### Assignment:
What you return should match the data below exactly, with no pictures in it.

[Coordinate-based change listings]
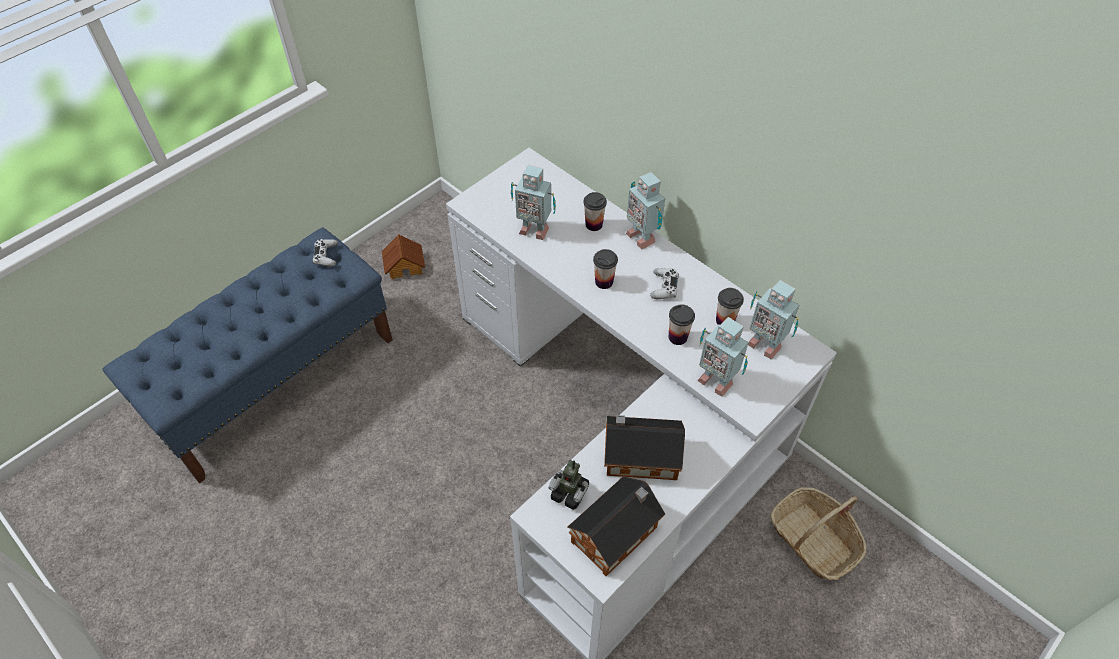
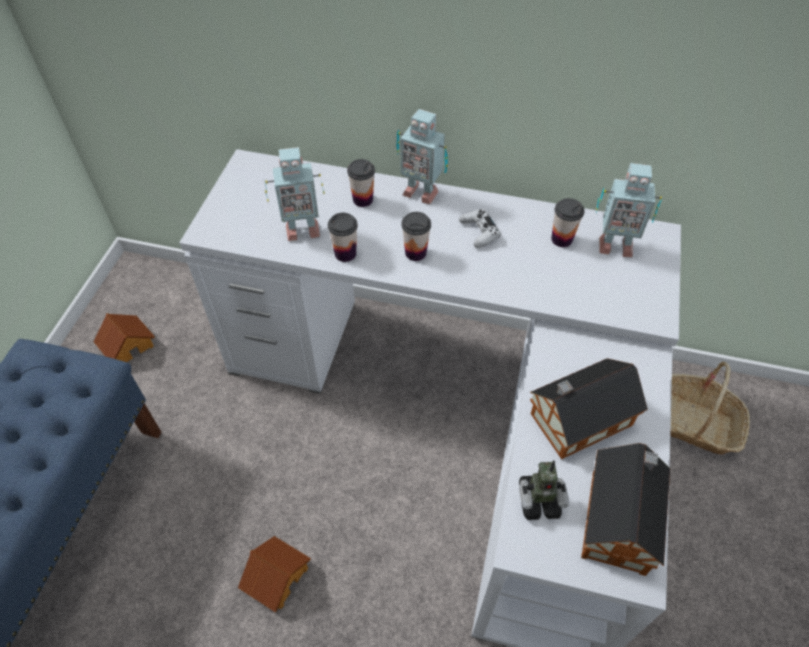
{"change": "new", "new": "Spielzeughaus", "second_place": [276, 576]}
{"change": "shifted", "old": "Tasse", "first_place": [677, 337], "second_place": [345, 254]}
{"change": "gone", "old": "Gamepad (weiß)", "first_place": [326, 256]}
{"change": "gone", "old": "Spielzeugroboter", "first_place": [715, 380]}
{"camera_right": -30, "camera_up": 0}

### Answer:
{"change": "new", "new": "Spielzeughaus", "second_place": [276, 576]}
{"change": "shifted", "old": "Tasse", "first_place": [677, 337], "second_place": [345, 254]}
{"change": "gone", "old": "Gamepad (weiß)", "first_place": [326, 256]}
{"change": "gone", "old": "Spielzeugroboter", "first_place": [715, 380]}
{"camera_right": -30, "camera_up": 0}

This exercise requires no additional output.